*Supplied data*
━━━━━━━━━━━━━━━━━━━━━━━━━━━━━━

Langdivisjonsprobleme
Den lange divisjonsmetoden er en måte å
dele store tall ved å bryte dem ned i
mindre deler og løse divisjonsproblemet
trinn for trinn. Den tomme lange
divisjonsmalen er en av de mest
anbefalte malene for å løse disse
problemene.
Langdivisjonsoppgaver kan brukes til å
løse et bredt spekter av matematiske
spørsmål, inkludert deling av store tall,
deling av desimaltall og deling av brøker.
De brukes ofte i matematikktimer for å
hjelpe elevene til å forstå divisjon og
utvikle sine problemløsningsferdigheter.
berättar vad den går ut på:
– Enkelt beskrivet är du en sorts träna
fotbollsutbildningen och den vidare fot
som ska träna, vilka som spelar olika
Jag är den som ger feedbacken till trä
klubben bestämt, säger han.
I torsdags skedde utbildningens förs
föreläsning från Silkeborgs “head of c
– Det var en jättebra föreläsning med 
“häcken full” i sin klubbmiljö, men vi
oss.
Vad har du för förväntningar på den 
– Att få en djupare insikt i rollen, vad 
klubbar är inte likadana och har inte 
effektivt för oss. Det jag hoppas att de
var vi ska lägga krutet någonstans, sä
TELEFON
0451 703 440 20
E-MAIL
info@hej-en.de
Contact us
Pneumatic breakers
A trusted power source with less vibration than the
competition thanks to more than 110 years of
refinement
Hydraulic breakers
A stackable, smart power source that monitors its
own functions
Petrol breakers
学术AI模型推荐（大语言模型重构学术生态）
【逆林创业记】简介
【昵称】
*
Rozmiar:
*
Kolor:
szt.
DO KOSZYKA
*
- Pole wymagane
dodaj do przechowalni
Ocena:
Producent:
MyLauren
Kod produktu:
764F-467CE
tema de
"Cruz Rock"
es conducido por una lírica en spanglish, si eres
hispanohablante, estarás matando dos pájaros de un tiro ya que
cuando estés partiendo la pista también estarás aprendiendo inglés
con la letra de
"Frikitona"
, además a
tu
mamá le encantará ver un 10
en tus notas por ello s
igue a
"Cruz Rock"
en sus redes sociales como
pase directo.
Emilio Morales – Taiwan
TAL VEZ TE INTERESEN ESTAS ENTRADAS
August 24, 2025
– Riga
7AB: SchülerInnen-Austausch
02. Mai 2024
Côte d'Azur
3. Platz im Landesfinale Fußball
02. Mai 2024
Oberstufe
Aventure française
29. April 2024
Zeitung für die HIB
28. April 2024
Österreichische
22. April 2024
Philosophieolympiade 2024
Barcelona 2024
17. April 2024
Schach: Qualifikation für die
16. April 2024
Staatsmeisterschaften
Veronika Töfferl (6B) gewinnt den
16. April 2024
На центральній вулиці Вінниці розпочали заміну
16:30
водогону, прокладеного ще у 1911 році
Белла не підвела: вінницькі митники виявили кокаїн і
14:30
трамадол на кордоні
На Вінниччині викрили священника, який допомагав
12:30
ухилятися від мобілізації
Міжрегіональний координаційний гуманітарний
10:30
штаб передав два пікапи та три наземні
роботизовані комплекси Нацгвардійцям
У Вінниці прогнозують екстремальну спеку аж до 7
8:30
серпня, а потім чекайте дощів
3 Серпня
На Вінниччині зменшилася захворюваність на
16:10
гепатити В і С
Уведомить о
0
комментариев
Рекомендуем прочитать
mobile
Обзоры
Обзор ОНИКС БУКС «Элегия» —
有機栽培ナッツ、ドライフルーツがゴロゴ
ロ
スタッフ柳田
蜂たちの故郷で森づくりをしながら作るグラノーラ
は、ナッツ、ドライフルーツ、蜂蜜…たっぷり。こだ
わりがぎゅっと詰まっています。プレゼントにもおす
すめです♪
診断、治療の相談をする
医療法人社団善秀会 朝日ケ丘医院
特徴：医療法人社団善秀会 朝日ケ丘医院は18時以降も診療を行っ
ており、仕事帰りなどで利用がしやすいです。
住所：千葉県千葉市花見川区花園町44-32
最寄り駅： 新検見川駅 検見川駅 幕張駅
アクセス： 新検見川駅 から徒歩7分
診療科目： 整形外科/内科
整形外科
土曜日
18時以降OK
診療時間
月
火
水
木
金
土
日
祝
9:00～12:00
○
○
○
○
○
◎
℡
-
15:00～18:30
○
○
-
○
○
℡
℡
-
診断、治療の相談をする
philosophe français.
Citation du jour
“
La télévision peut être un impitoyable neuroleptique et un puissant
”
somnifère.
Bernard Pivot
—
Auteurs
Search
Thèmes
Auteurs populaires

━━━━━━━━━━━━━━━━━━━━━━━━━━━━━━

*To do*
Print the lines above, from the first one up to and including the line with "es conducido por", copying each without any change.

*Response to the exercise*
Langdivisjonsprobleme
Den lange divisjonsmetoden er en måte å
dele store tall ved å bryte dem ned i
mindre deler og løse divisjonsproblemet
trinn for trinn. Den tomme lange
divisjonsmalen er en av de mest
anbefalte malene for å løse disse
problemene.
Langdivisjonsoppgaver kan brukes til å
løse et bredt spekter av matematiske
spørsmål, inkludert deling av store tall,
deling av desimaltall og deling av brøker.
De brukes ofte i matematikktimer for å
hjelpe elevene til å forstå divisjon og
utvikle sine problemløsningsferdigheter.
berättar vad den går ut på:
– Enkelt beskrivet är du en sorts träna
fotbollsutbildningen och den vidare fot
som ska träna, vilka som spelar olika
Jag är den som ger feedbacken till trä
klubben bestämt, säger han.
I torsdags skedde utbildningens förs
föreläsning från Silkeborgs “head of c
– Det var en jättebra föreläsning med 
“häcken full” i sin klubbmiljö, men vi
oss.
Vad har du för förväntningar på den 
– Att få en djupare insikt i rollen, vad 
klubbar är inte likadana och har inte 
effektivt för oss. Det jag hoppas att de
var vi ska lägga krutet någonstans, sä
TELEFON
0451 703 440 20
E-MAIL
info@hej-en.de
Contact us
Pneumatic breakers
A trusted power source with less vibration than the
competition thanks to more than 110 years of
refinement
Hydraulic breakers
A stackable, smart power source that monitors its
own functions
Petrol breakers
学术AI模型推荐（大语言模型重构学术生态）
【逆林创业记】简介
【昵称】
*
Rozmiar:
*
Kolor:
szt.
DO KOSZYKA
*
- Pole wymagane
dodaj do przechowalni
Ocena:
Producent:
MyLauren
Kod produktu:
764F-467CE
tema de
"Cruz Rock"
es conducido por una lírica en spanglish, si eres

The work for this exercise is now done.